About this task
Retype, with no pictures, each line from the one that holds "Сварочные аппараты" through the last line of the entries below, both included.
(Beginning of Dataset extract)
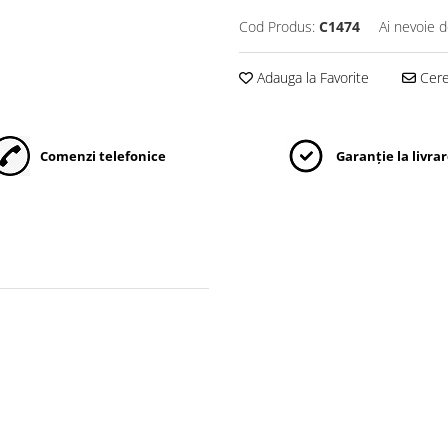
Cod Produs:
C1474
Ai nevoie d
Adauga la Favorite
Cere 
Comenzi telefonice
Garanție la livra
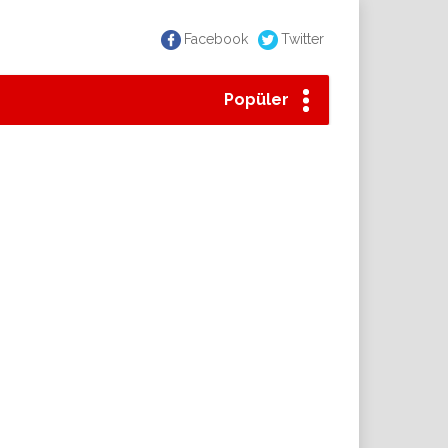
Facebook
Twitter
Popüler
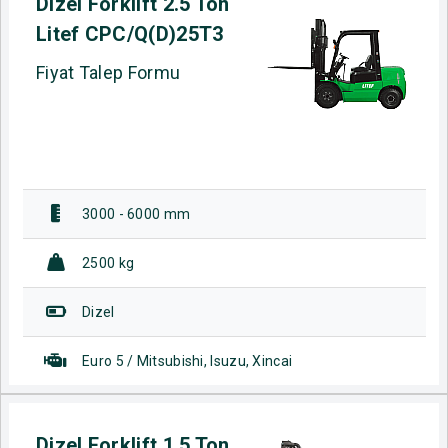
Dizel Forklift 2.5 Ton
Litef CPC/Q(D)25T3
Fiyat Talep Formu
3000 - 6000 mm
2500 kg
Dizel
Euro 5 / Mitsubishi, Isuzu, Xincai
Dizel Forklift 1.5 Ton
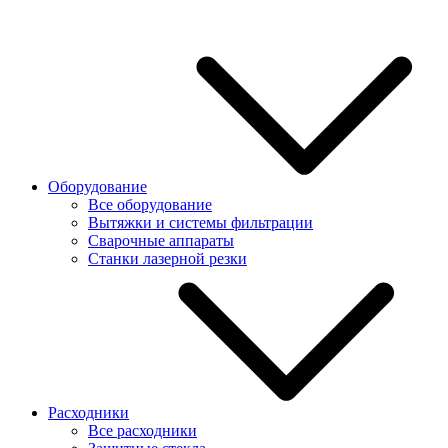
Оборудование
Все оборудование
Вытяжки и системы фильтрации
Сварочные аппараты
Станки лазерной резки
Расходники
Все расходники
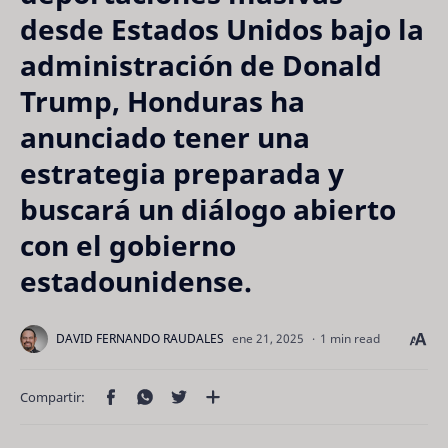
desde Estados Unidos bajo la
administración de Donald
Trump, Honduras ha
anunciado tener una
estrategia preparada y
buscará un diálogo abierto
con el gobierno
estadounidense.
1 min read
(End of Dataset extract)
Reply
Сварочные аппараты
Станки лазерной резки
Расходники
Все расходники
desde Estados Unidos bajo la
administración de Donald
Trump, Honduras ha
anunciado tener una
estrategia preparada y
buscará un diálogo abierto
con el gobierno
estadounidense.
1 min read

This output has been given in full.